The red spot for ‘Sold’ has appeared beside most of Julian Cooper’s mountain paintings at the Art Space Gallery. ‘I’ve always managed to sell work,’ he said in a previous catalogue, ‘since I was a child. That’s the way I was brought up: seeing art not just as a cultural thing, but in practical terms.’ His mother was a sculptor, his father and grandfather painters. Indeed, this dynasty of artists based in the Lake District still does a brisk business in reproductions and postcards of his father’s and grandfather’s landscapes — and some of the originals, too — from the Heaton Cooper Studio in Grasmere.

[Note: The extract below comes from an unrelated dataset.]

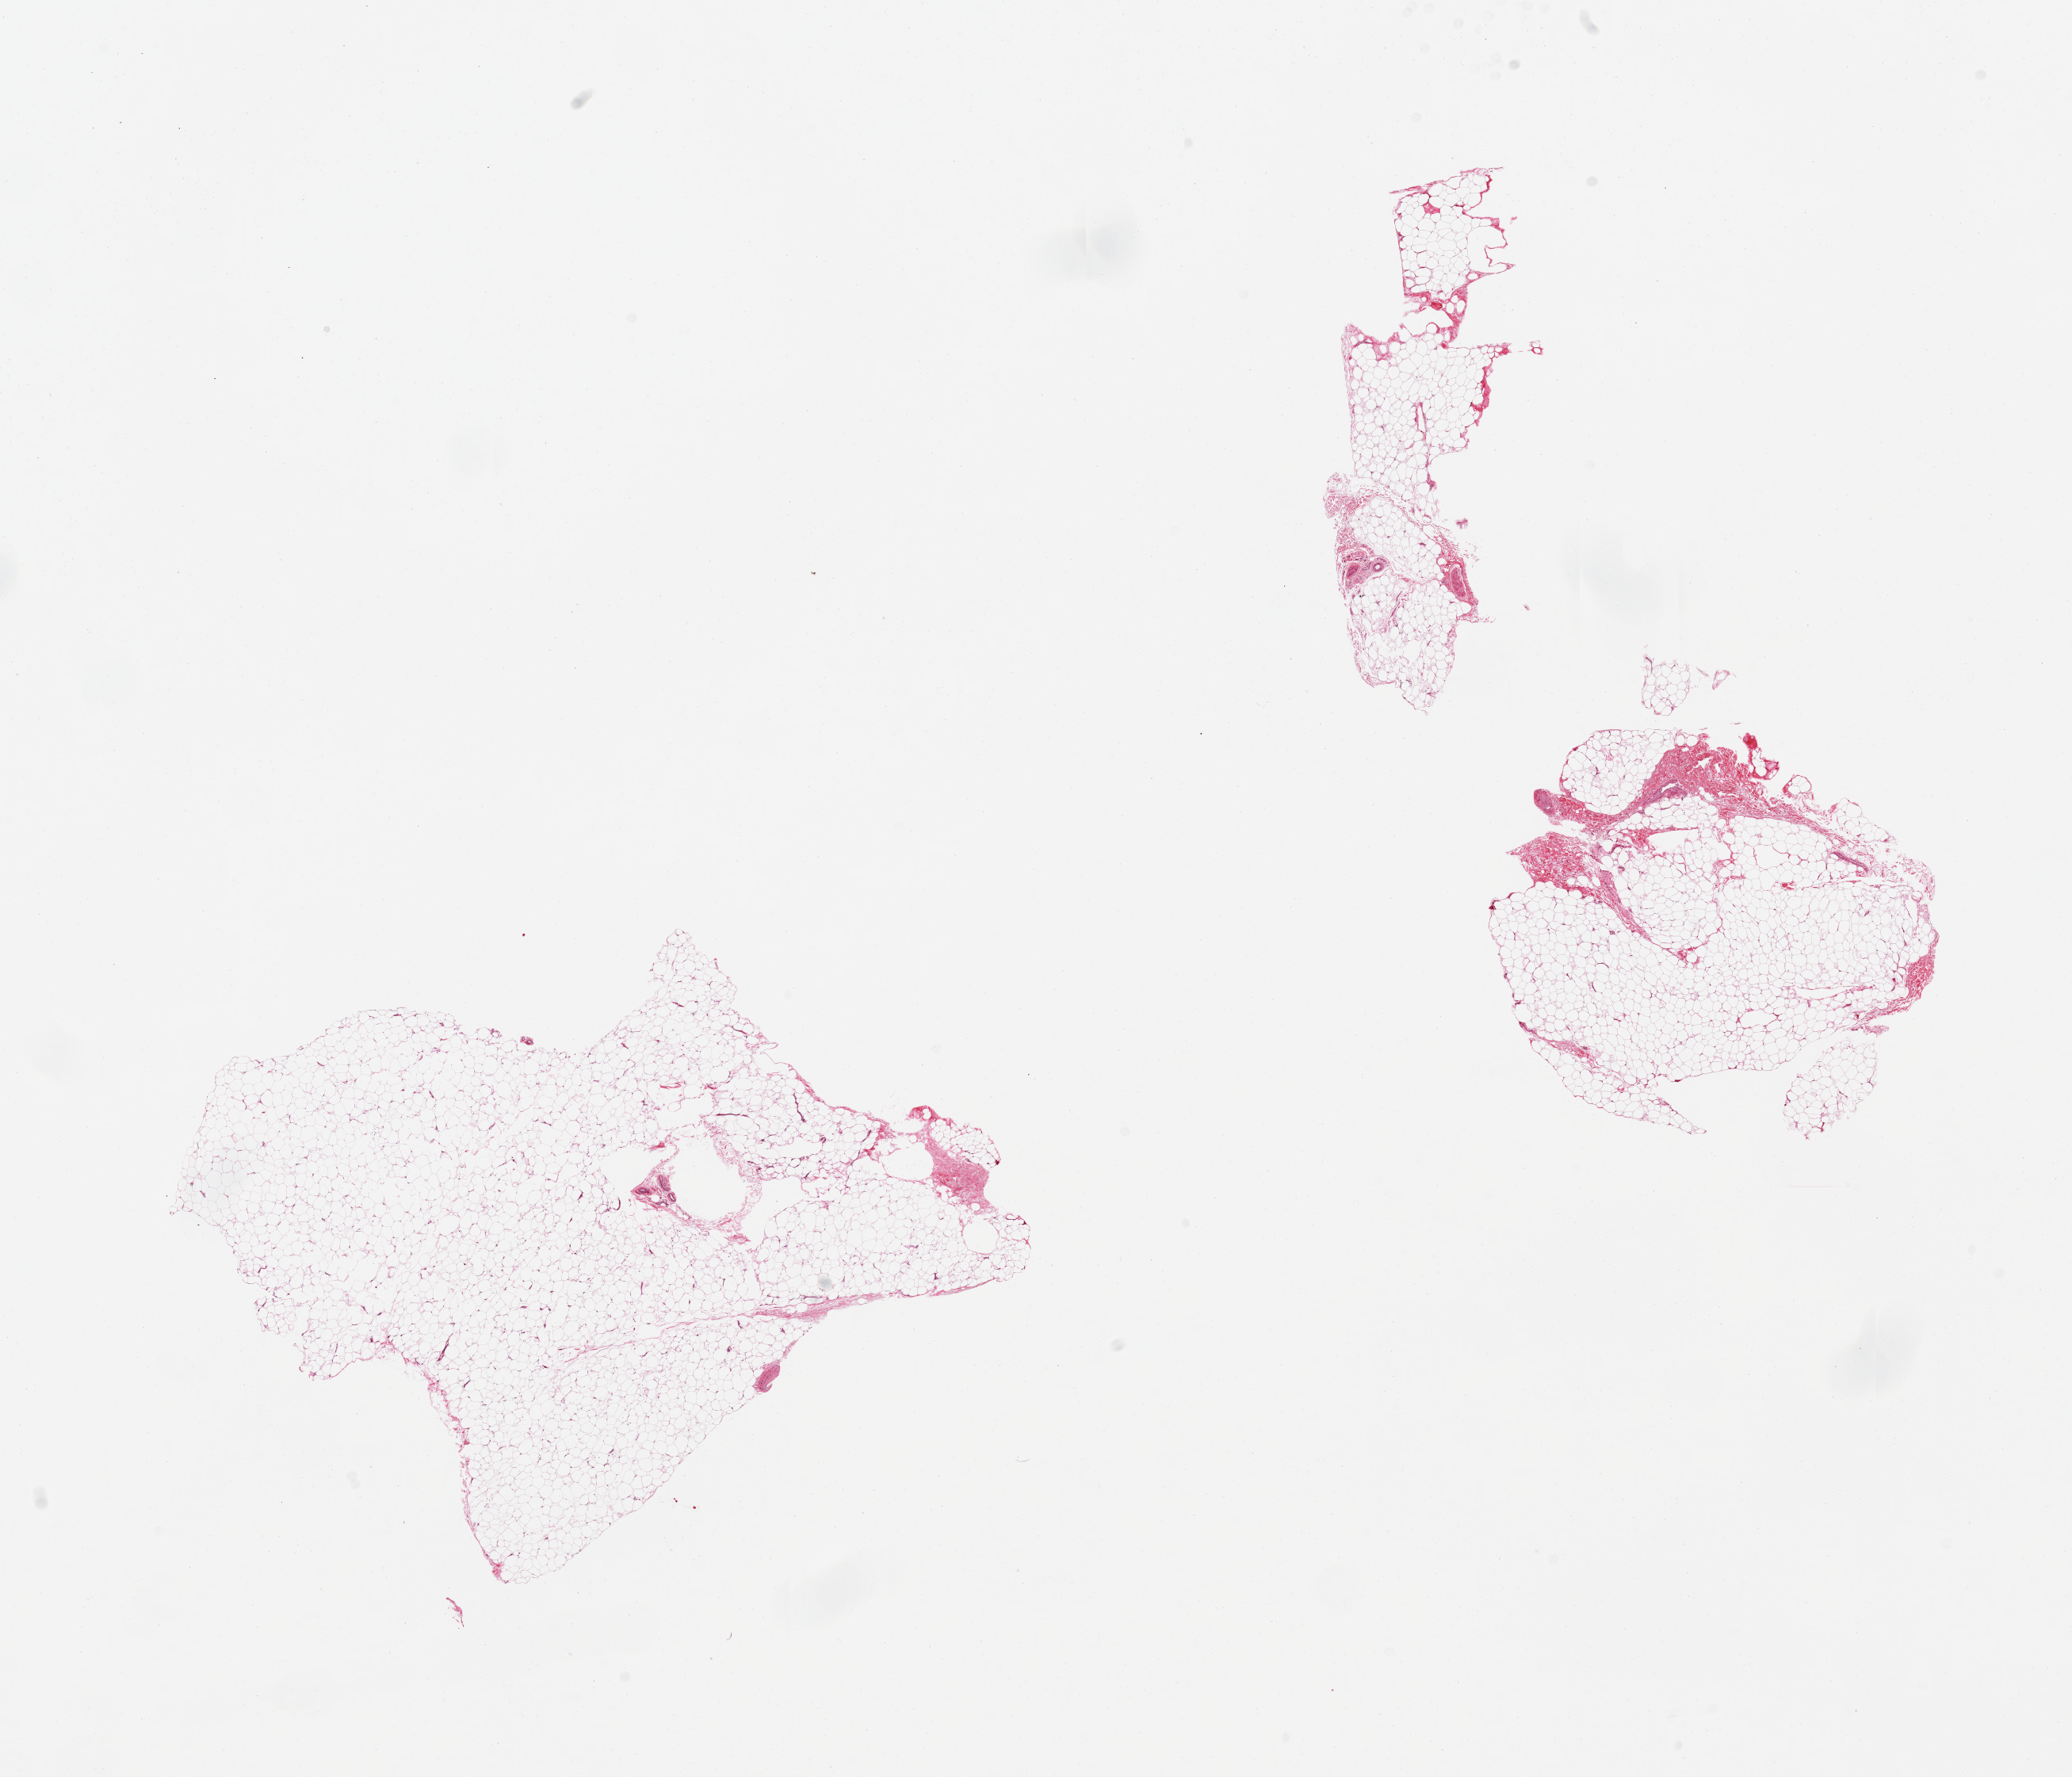
Digitized hematoxylin and eosin (H&E)-stained section, brightfield, low-resolution overview of the scanned area, about 20.7 x 17.7 mm (from a 20x scan). PAXgene-fixed, paraffin-embedded tissue. Section of adipose tissue (target tissue). Tissue donor sample.
Reviewer comment on this tissue sample: 3 small irregular pieces.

Julian Cooper studied at Goldsmith’s College in London in 1965–8 and, influenced by the times and by two of his teachers — the distinguished artists Albert Irvin and Basil Beattie — went enthusiastically abstract, before marking out a fresh territory for himself as a figure painter in the 1970s and 1980s. His subjects even then, when he was consciously distancing himself from his father and grandfather and the landscape in which he had grown up and learnt his trade, tended to have mountains in the background, whether actually or by implication. He painted a striking series of large canvases inspired by episodes from Malcolm Lowry’s novel Under the Volcano, whose foregrounds owed more to Manet and Degas than to anything contemporary.
In the 1990s he at last homed in on mountains, those of his native Lakeland, the Alps and then — almost, it seemed, as a dare to himself — the Peruvian Andes, where, setting up his special folding easel at 17,000 feet on the edge of a rapidly eroding glacier, he painted four six-foot canvases on site, using brushes as long as his arm.